Until relatively recently, opioid deaths were an adult problem. The crisis has now overtaken young people, with Washington, DC, Maryland, and Virginia doctors reporting a rise in youth emergency room and addiction treatment visits — especially among Latinos.

With the tri-state area being racially diverse with rapidly changing demographics, data collected from the region paints a stark picture of what all major U.S. ethnicities are increasingly having in common — a fentanyl issue. 

Montgomery County, Maryland, emergency rooms “tracked a spike in opioid-related visits last year among young people ages 10 to 21,” the analysis stated, citing state surveillance data. Hispanic youths make up 40 percent of visits, black youths make up 25 percent, and white youths make up 20 percent. 

The increase led to a policy permitting public school students in the county to carry naloxone (Narcan) starting May 1, 2023.

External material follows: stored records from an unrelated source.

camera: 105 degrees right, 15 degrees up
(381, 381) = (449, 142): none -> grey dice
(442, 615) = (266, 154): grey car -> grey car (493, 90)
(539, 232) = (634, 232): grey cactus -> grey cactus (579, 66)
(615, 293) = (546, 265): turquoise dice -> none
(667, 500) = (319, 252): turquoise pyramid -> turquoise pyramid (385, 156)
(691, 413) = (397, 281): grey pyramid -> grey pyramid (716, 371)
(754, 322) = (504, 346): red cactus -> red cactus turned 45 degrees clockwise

A streak of youth overdoses across Northern Virginia “prompted” Loudon County schools to institute drug-sniffing dogs in addition to Narcan kits, the Post reported.

In 2022 — the most recent complete CDC data — 45 DMV-area teens succumbed to opioids. This depressing figure is roughly equal to the previous three years combined, WaPo noted. 

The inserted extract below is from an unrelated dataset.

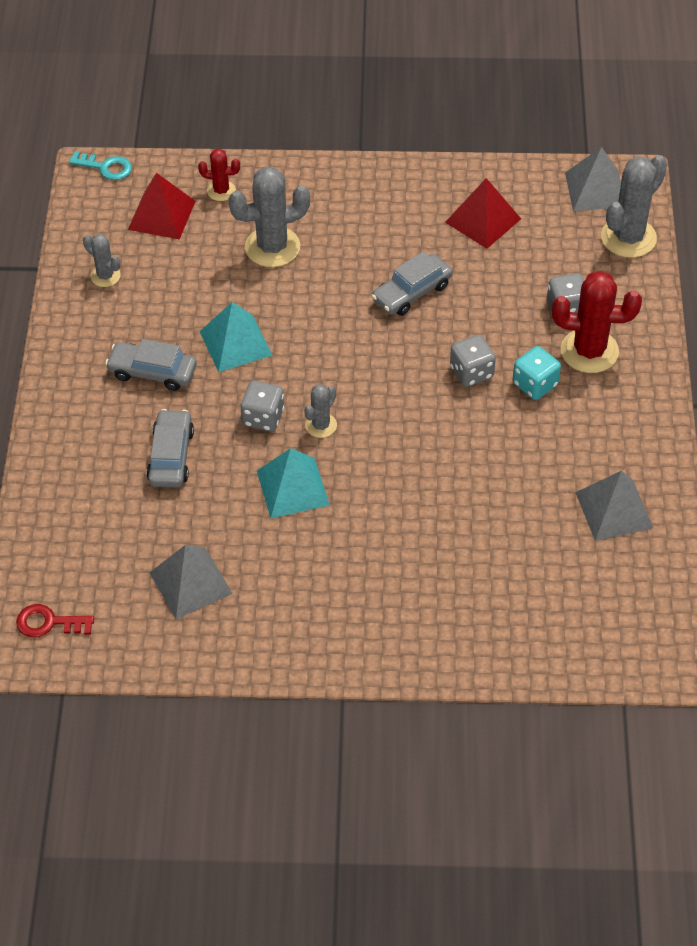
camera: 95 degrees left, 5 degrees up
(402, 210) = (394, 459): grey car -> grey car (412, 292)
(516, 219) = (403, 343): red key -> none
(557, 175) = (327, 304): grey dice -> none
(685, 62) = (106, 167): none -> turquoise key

While white teenagers account for the largest share of youth opioid deaths nationally and locally, black and Hispanic adolescents are dying at a faster rate.

Experts are saying that the surge is a result of teens’ natural experimentative drive, combined with the decline in their mental health that coincided with coronavirus lockdown measures and increased social media usage. 

“You had this really, really disastrous combination of a dangerous drug supply with teens who were increasingly struggling,” said Scott Hadland, chief of adolescent and young adult medicine at Mass General for Children and Harvard Medical School.

Sivabalaji Kaliamurthy, a pediatric addictions specialist who leads the Children’s National Hospital addictions clinic, says, “All of this has come together when kids were coming back to school post covid.”

One of his colleagues is Daniel Smith, the director of addiction services at Mary’s Center, which predominantly serves Spanish-speaking patients of D.C. and Maryland.

“We did not anticipate this happening with teens. It kind of fell in our lap,” Smith said, noting that “before 2022, we had no kids ever [for that].”

While parents, medical professionals, and educators attempt to curb the ripple effect that’s killing American youth, a recent report by the House Select Committee on the Chinese Communist Party (CCP) has validated a key claim in Peter Schweizer’s latest book, Blood Money — China has been subsidizing the production and export of fentanyl precursor chemicals and other synthetic narcotics.